§ **Exercise requirements**:
Reproduce every one of the rows below word for word, omitting the pictures from your answer.

(Rows from a data collection)
═══

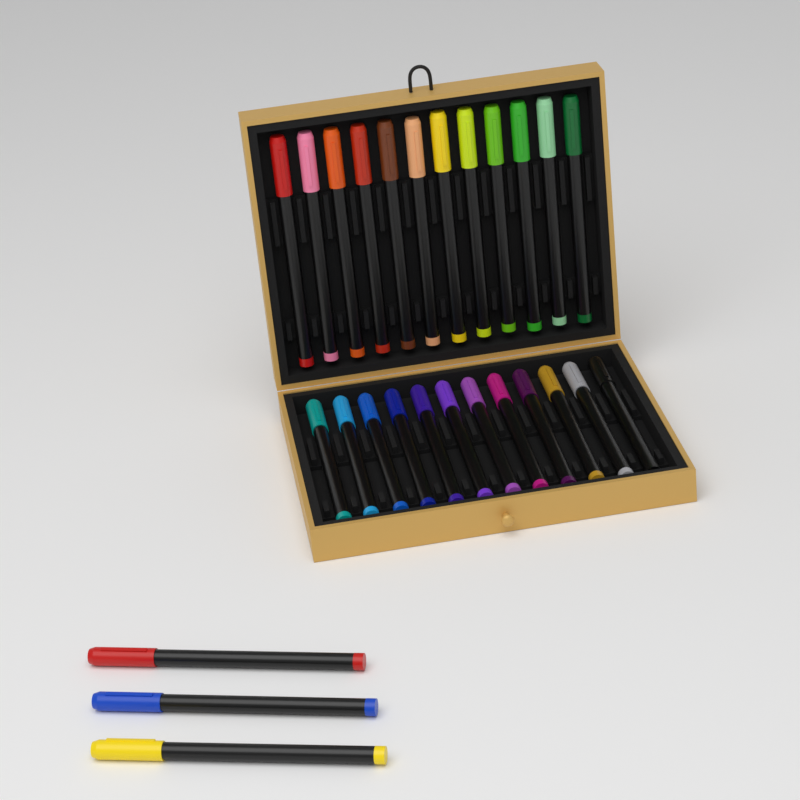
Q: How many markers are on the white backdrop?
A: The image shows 27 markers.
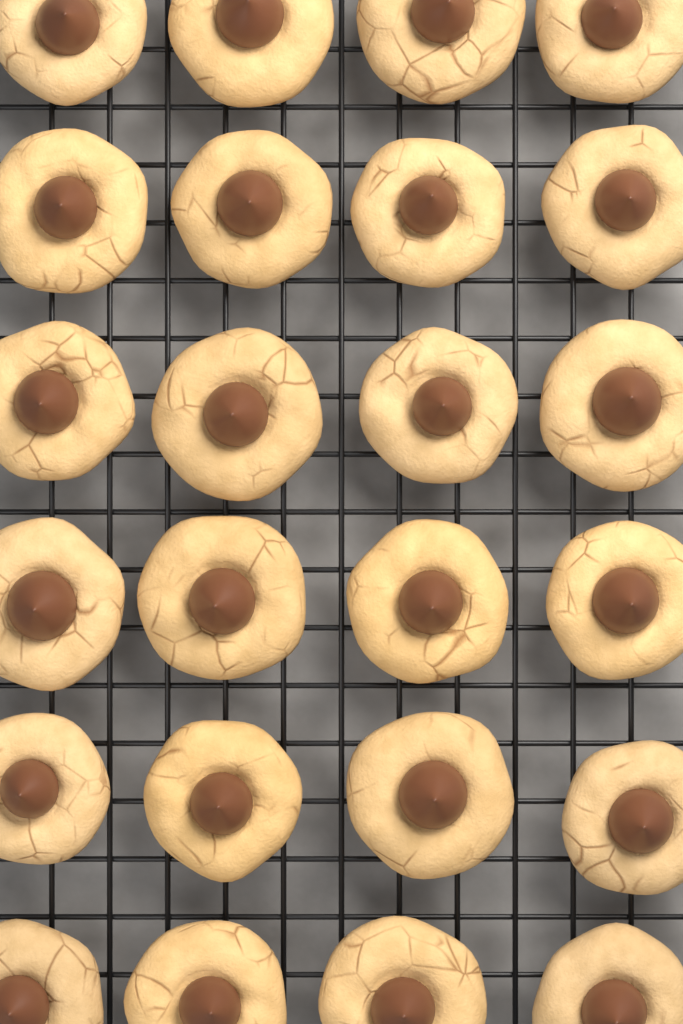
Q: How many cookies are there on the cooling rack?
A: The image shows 24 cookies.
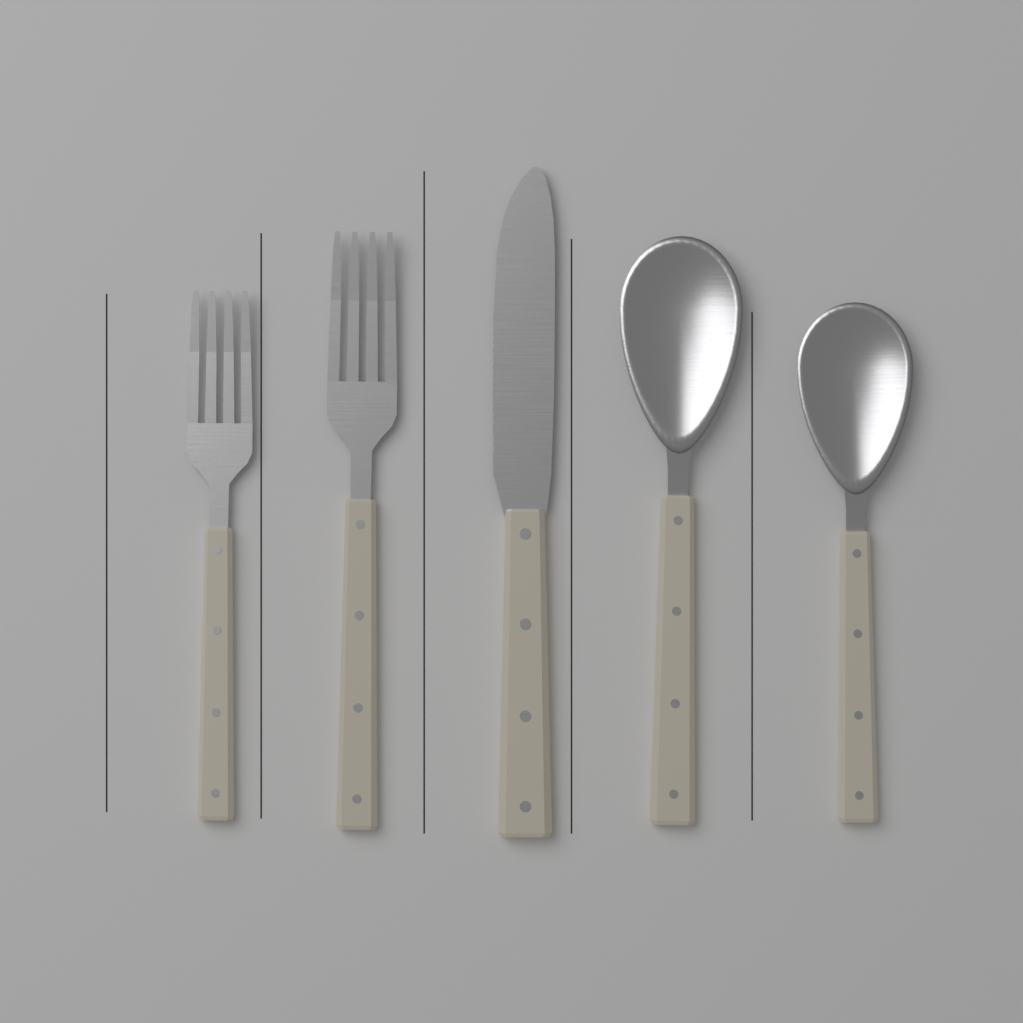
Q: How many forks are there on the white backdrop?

═══

§ **Reply**:
Q: How many markers are on the white backdrop?
A: The image shows 27 markers.
Q: How many cookies are there on the cooling rack?
A: The image shows 24 cookies.
Q: How many forks are there on the white backdrop?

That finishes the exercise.